There Trump goes again.
Recent comments by GOP Presidential hopeful Donald J. Trump
are sending shivers through the disability and mental health communities.
If Trump becomes the 45th president of the United
States by some quirk of the political gods, it could, if he gets his way, mean
the dismantling of the support system that allows those with disabilities and
mental illness to get proper treatment and live in communities.
Trump, who leads the Republican presidential field and could
head the GOP ticket in November, started off by mocking New York Times reporter
Serge Kovaleski who was born with a joint condition that does not allow him
complete control of his limbs.
Kovaleski, who worked at many prestigious newspapers before
the Times, was the victim of Trump’s ire for contradicting Trump’s recollection
that “thousands of (Muslim) people” in New Jersey cheered after the 9-11 World
Trade Center attack.
On the podium at a Nov. 24, 2015 campaign stop in Myrtle
Beach, Trump jerked his arms all around to mimic Kovaleski’s disability.

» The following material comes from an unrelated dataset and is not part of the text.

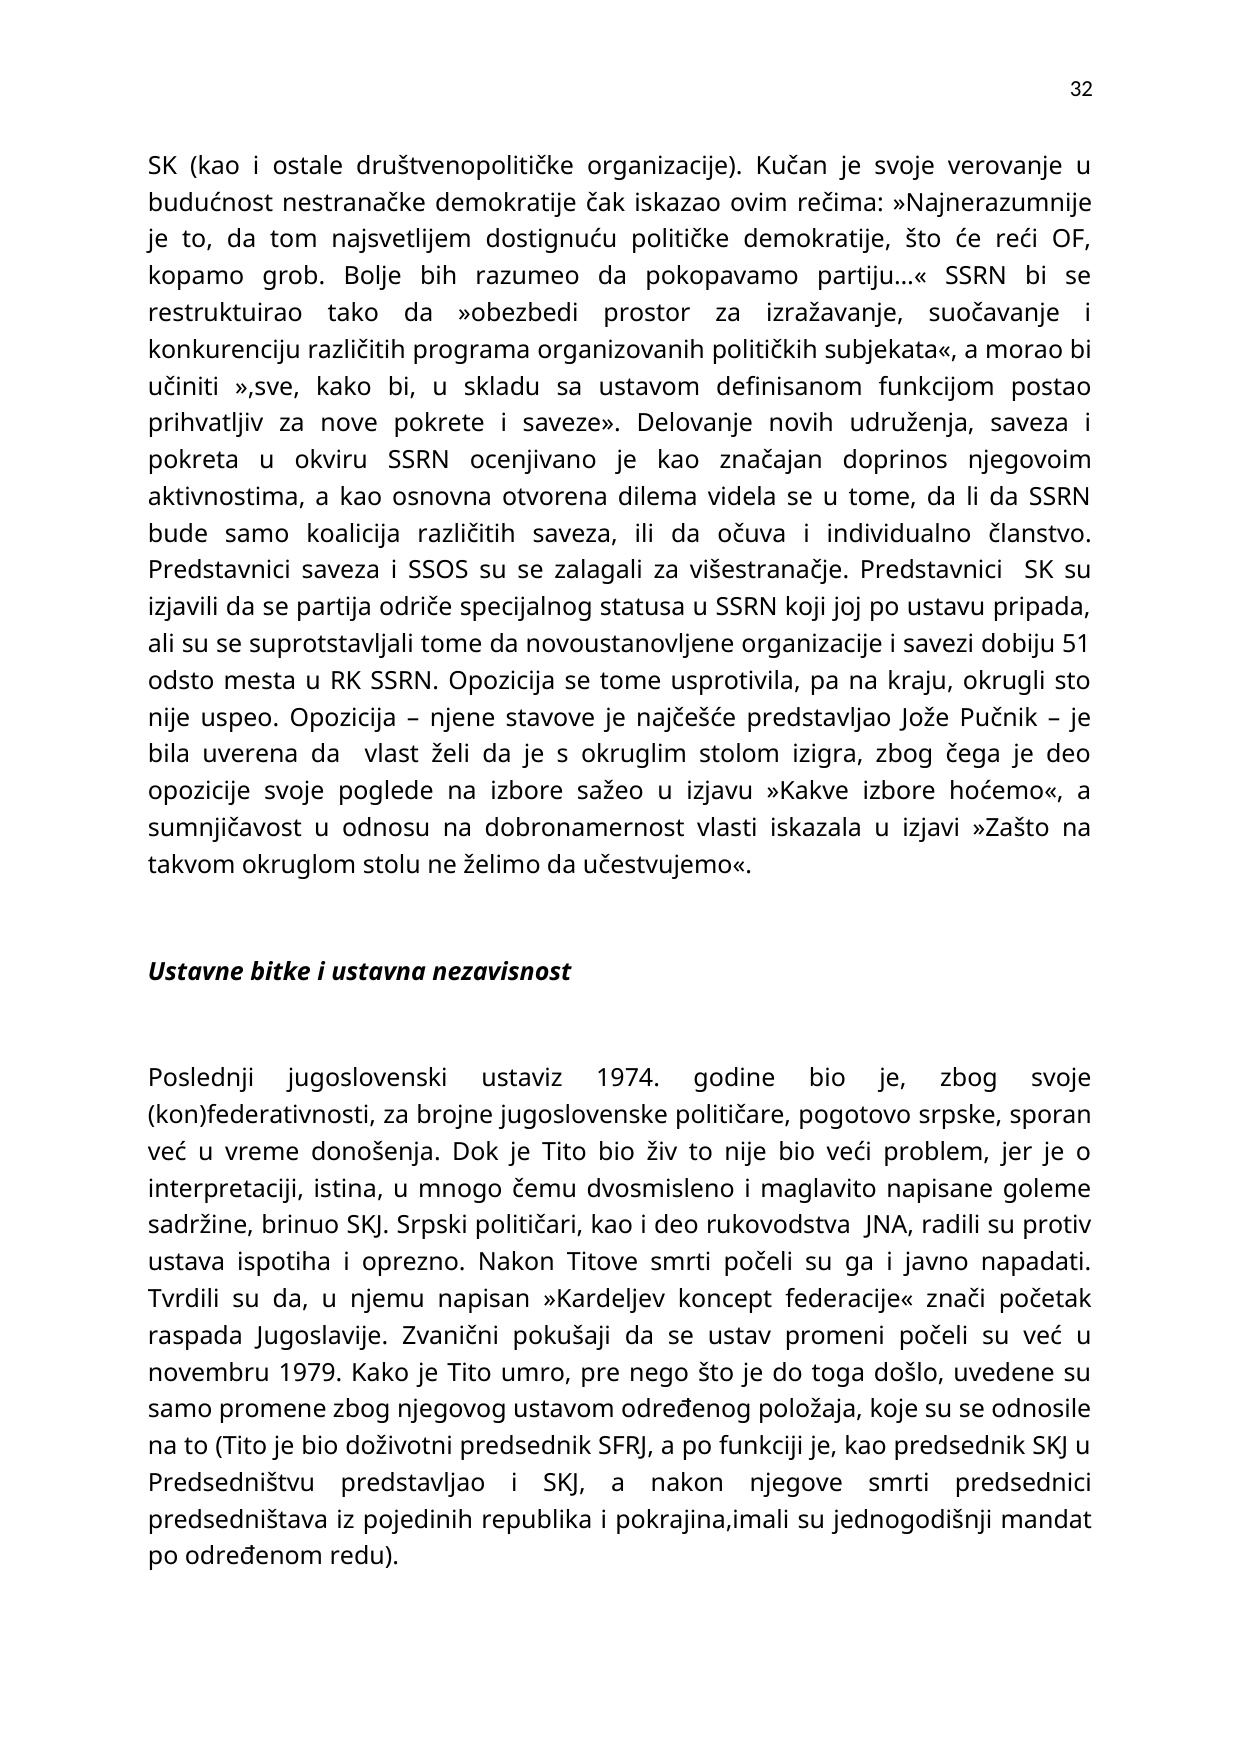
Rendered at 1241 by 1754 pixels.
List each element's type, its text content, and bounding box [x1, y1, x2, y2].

“Now, the poor guy – you’ve got to see this guy, ‘Ah I don’t
know what he said! I don’t remember!” Trump said as he flapped his arms before
the crowd.
Kovaleski, an investigative reporter who covered Trump for
the New York Daily News between 1987 and 1993, according to the Associated
Press, contributed to
reporting that won the New York Times a Pulitzer Prize for its investigation of
the Eliot Spitzer prostitution scandal.
FOX
contributor, Pulitzer Prize-winning writer, author, and psychiatrist Charles
Krauthammer was the target of Trump’s red rage after Krauthammer said Trump was
a “rodeo clown.”
“I
get called by a guy that can’t buy a pair of pants, I get called names,” Trump
said.
Krauthammer
incurred a spinal cord injury that left him unable to walk.
In an
interview on CBS’s “Face the Nation,” Trump said the nation has a “tremendous
mental health problem” that no one is addressing: “And they should be looking
at mental health,” Trump said. “We should build, like, institutions for people
that are sickos. We have sickos all over the place. And that’s the problem.”
Was he talking about those who use guns to kill innocents or the mentally ill
who face terrible stigma as it is in society.
What is needed is more resources devoted to diagnosis, developing more effective psychotropic medications and treatment being available for all regardless of economic status and ability to pay.
So
after decades of work of arm-twisting state and federal lawmakers and agencies
to shut 13 of the 16 state institutions in Michigan for those with disabilities
and mental illness, Trump wants to go back to the terrible days of people
spending their lives in institutions like my father’s brother Alex, who
had the same disability I do – cerebral palsy. Only by the grace of God, my
parents’ courage and love did I escape the same fate when doctors urged my
parents institutionalize me for “Jerry’s own good.”
Political
leaders need to be more compassionate, informed, and provide adequate funding
to better treat all who are ill in society. I learn this anew every day I work
for the Macomb-Oakland Regional Center which has moved tens of thousands of
those with disabilities and mental illness out of institutions and into the
community so each can live a “normal” life.
We
don’t need to build more barred institutions as Trump suggests where some lived
their life, died, and were buried in an unmarked grave.
Obviously,
we can’t elect anyone who has a reptilian heart and hateful mind such as Trump
who will lead us back to the dark ages.